ComponentEndpoints of Redfish subtype AuxiliaryController in HSM

The following HMS functional test may fail due to a known issue because of ComponentEndpoints of Redfish subtype AuxiliaryController in HSM:

  • test_smd_component_endpoints_ncn-functional_remote-functional.tavern.yaml

This issue looks similar to the following in the test output:

        Traceback (most recent call last):
          File "/usr/lib/python3.8/site-packages/tavern/schemas/files.py", line 106, in verify_generic
            verifier.validate()
          File "/usr/lib/python3.8/site-packages/pykwalify/core.py", line 166, in validate
            raise SchemaError(u"Schema validation failed:\n - {error_msg}.".format(
        pykwalify.errors.SchemaError: <SchemaError: error code 2: Schema validation failed:
         - Enum 'AuxiliaryController' does not exist. Path: '/ComponentEndpoints/32/RedfishSubtype'.
         - Enum 'AuxiliaryController' does not exist. Path: '/ComponentEndpoints/83/RedfishSubtype'.
         - Enum 'AuxiliaryController' does not exist. Path: '/ComponentEndpoints/92/RedfishSubtype'.
         - Enum 'AuxiliaryController' does not exist. Path: '/ComponentEndpoints/106/RedfishSubtype'.
         - Enum 'AuxiliaryController' does not exist. Path: '/ComponentEndpoints/126/RedfishSubtype'.: Path: '/'>

Failures of this test caused by AuxiliaryController endpoints for Cassini mezzanine cards can be safely ignored.

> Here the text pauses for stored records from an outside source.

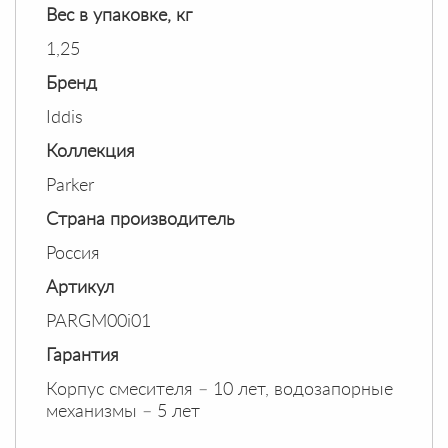
Вес в упаковке, кг
1,25
Бренд
Iddis
Коллекция
Parker
Страна производитель
Россия
Артикул
PARGM00i01
Гарантия
Корпус смесителя – 10 лет, водозапорные
механизмы – 5 лет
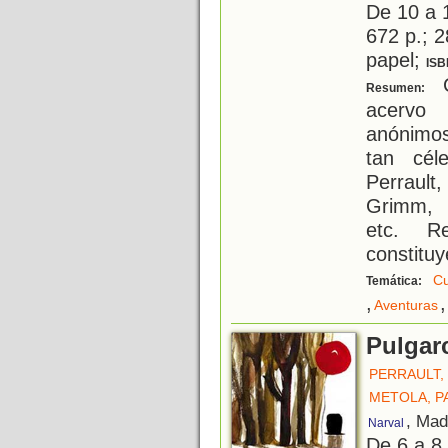
De 10 a 
672 p.; 2
papel;
ISB
C
Resumen:
acervo 
anónimos
tan cél
Perraul
Grimm, 
etc. Re
constitu
Cu
Temática:
,
,
Aventuras
Pulgar
PERRAULT,
METOLA, P
, Mad
Narval
De 6 a 8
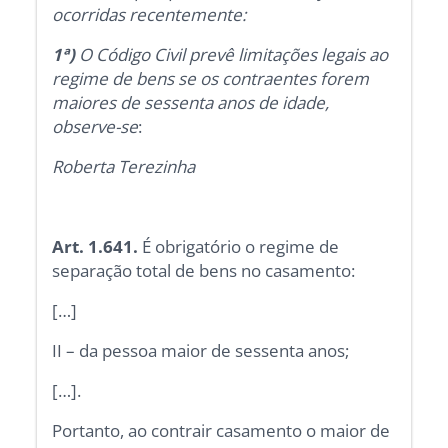
ocorridas recentemente:
1ª)
O Código Civil prevê limitações legais ao
regime de bens se os contraentes forem
maiores de sessenta anos de idade,
observe-se
:
Roberta Terezinha
Art. 1.641.
É obrigatório o regime de
separação total de bens no casamento:
[…]
II – da pessoa maior de sessenta anos;
[…].
Portanto, ao contrair casamento o maior de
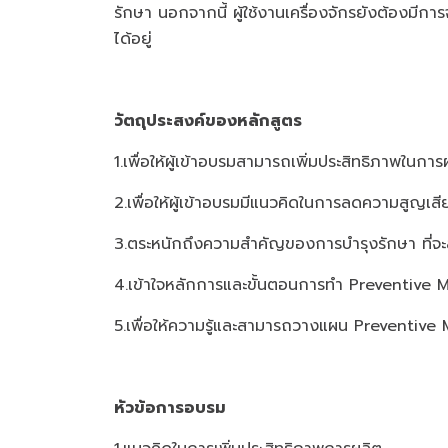
รักษา นอกจากนี้ ผู้ใช้งานเครื่องจักรยังต้องมีกา
ได้อยู่
วัตถุประสงค์ของหลักสูตร
1.เพื่อให้ผู้เข้าอบรมสามารถเพิ่มประสิทธิภาพในก
2.เพื่อให้ผู้เข้าอบรมมีแนวคิดในการลดความสูญเส
3.ตระหนักถึงความสำคัญของการบำรุงรักษา ที่จ
4.เข้าใจหลักการและขั้นตอนการทำ Preventive
5.เพื่อให้ความรู้และสามารถวางแผน Preventi
หัวข้อการอบรม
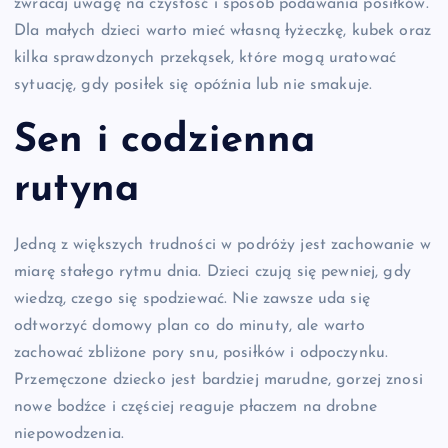
zwracaj uwagę na czystość i sposób podawania posiłków.
Dla małych dzieci warto mieć własną łyżeczkę, kubek oraz
kilka sprawdzonych przekąsek, które mogą uratować
sytuację, gdy posiłek się opóźnia lub nie smakuje.
Sen i codzienna
rutyna
Jedną z większych trudności w podróży jest zachowanie w
miarę stałego rytmu dnia. Dzieci czują się pewniej, gdy
wiedzą, czego się spodziewać. Nie zawsze uda się
odtworzyć domowy plan co do minuty, ale warto
zachować zbliżone pory snu, posiłków i odpoczynku.
Przemęczone dziecko jest bardziej marudne, gorzej znosi
nowe bodźce i częściej reaguje płaczem na drobne
niepowodzenia.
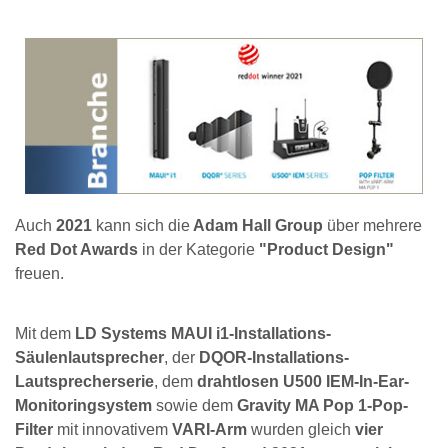
Auch
2021
kann sich die
Adam Hall Group
über mehrere
Red Dot Awards
in der Kategorie
"Product Design"
freuen.
Mit dem
LD Systems MAUI i1-Installations-
Säulenlautsprecher
, der
DQOR-Installations-
Lautsprecherserie
, dem
drahtlosen U500 IEM-In-Ear-
Monitoringsystem
sowie dem
Gravity MA Pop 1-Pop-
Filter
mit innovativem
VARI-Arm
wurden gleich
vier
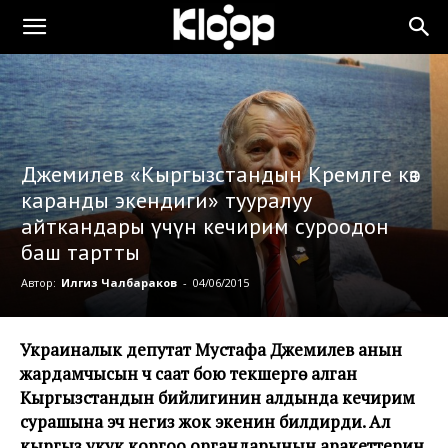
Джемилев «Кыргызстандын Кремлге көз
каранды экендиги» тууралуу
айткандары үчүн кечирим суроодон
баш тартты
Автор:
Илгиз Чалбараков
-
04/06/2015
Украиналык депутат Мустафа Джемилев анын
жардамчысын үч саат бою текшерүүгө алган
Кыргызстандын бийлигинин алдында кечирим
сурашына эч негиз жок экенин билдирди. Ал
кыргыз укук коргоо органдарынын аракеттерин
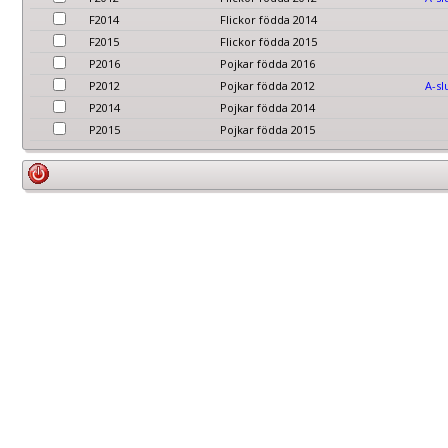
F2014
Flickor födda 2014
F2015
Flickor födda 2015
P2016
Pojkar födda 2016
P2012
Pojkar födda 2012
A-sl
P2014
Pojkar födda 2014
P2015
Pojkar födda 2015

Custom Roles and SubRoles for Components in HSM

The following HMS functional test may fail due to a known issue because of Components with custom Roles or SubRoles set in HSM:

  • test_smd_components_ncn-functional_remote-functional.tavern.yaml

This issue looks similar to the following in the test output:

        Traceback (most recent call last):
          File "/usr/lib/python3.8/site-packages/tavern/schemas/files.py", line 106, in verify_generic
            verifier.validate()
          File "/usr/lib/python3.8/site-packages/pykwalify/core.py", line 166, in validate
            raise SchemaError(u"Schema validation failed:\n - {error_msg}.".format(
        pykwalify.errors.SchemaError: <SchemaError: error code 2: Schema validation failed:
         - Enum 'DVS' does not exist. Path: '/Components/7/SubRole'.
         - Enum 'VizNode' does not exist. Path: '/Components/20/SubRole'.
         - Enum 'CrayDataServices' does not exist. Path: '/Components/147/SubRole'.
         - Enum 'MI' does not exist. Path: '/Components/165/SubRole'.
         - Enum 'NearNodeTier0' does not exist. Path: '/Components/198/SubRole'.
         - Enum 'DataMovers' does not exist. Path: '/Components/1499/SubRole'.: Path: '/'>

Failures of this test caused by custom Component Roles or SubRoles can be safely ignored.